[Data shown]
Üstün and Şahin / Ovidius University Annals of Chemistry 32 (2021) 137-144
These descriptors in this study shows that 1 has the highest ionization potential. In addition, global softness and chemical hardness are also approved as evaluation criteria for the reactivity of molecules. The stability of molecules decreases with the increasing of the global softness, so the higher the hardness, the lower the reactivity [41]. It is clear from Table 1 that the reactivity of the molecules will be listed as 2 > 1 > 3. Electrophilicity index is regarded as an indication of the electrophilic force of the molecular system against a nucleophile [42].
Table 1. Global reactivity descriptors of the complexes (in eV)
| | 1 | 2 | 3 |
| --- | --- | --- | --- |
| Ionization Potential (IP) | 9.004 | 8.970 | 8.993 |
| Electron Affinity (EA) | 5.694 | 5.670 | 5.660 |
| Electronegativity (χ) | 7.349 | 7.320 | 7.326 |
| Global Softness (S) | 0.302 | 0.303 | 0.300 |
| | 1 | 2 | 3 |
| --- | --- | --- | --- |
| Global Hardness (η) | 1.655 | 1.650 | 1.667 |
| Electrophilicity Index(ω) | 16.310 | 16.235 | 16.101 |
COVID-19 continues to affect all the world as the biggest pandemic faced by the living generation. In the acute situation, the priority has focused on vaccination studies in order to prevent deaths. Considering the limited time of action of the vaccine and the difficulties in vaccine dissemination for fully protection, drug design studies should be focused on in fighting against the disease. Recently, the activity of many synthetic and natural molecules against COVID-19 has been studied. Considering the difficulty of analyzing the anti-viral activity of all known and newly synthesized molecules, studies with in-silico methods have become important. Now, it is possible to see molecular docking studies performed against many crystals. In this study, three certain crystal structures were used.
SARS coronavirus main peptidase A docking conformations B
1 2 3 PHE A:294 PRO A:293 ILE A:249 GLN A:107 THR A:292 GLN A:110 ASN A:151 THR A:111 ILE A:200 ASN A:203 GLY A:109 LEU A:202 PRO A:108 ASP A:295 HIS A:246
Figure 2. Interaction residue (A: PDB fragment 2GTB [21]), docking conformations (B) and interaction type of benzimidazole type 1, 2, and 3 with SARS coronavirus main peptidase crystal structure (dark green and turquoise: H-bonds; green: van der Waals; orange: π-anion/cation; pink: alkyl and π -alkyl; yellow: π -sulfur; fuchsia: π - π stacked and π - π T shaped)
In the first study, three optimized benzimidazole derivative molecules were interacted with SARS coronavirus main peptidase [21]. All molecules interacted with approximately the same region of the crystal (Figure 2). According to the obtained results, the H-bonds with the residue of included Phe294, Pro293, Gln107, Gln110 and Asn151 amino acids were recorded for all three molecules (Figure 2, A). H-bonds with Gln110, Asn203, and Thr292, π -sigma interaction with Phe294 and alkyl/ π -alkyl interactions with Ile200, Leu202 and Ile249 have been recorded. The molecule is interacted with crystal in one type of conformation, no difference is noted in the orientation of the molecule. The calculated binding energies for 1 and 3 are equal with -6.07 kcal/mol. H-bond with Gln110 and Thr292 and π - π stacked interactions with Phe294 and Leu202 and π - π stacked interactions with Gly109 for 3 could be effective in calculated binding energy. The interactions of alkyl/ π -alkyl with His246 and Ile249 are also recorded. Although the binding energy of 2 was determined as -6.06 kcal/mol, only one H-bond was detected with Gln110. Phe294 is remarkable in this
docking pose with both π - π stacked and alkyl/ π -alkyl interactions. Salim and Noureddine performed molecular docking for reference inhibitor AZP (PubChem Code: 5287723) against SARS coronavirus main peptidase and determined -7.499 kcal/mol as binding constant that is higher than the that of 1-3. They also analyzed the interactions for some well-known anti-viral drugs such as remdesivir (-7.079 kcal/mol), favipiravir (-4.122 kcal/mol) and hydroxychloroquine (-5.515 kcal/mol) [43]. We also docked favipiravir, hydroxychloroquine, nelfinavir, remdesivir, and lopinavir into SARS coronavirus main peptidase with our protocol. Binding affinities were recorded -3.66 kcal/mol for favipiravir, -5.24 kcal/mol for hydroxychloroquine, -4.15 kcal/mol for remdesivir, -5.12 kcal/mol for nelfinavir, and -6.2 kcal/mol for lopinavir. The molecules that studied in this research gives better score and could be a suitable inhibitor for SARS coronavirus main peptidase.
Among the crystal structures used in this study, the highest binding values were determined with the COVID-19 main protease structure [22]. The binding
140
[/Data shown]
▸ **About this task**: Show the lines above with "descriptors".

▸ **Answer to this exercise**:
These descriptors in this study shows that 1 has the highest ionization potential. In addition, global softness and chemical hardness are also approved as evaluation criteria for the reactivity of molecules. The stability of molecules decreases with the increasing of the global softness, so the higher the hardness, the lower the reactivity [41]. It is clear from Table 1 that the reactivity of the molecules will be listed as 2 > 1 > 3. Electrophilicity index is regarded as an indication of the electrophilic force of the molecular system against a nucleophile [42].
Table 1. Global reactivity descriptors of the complexes (in eV)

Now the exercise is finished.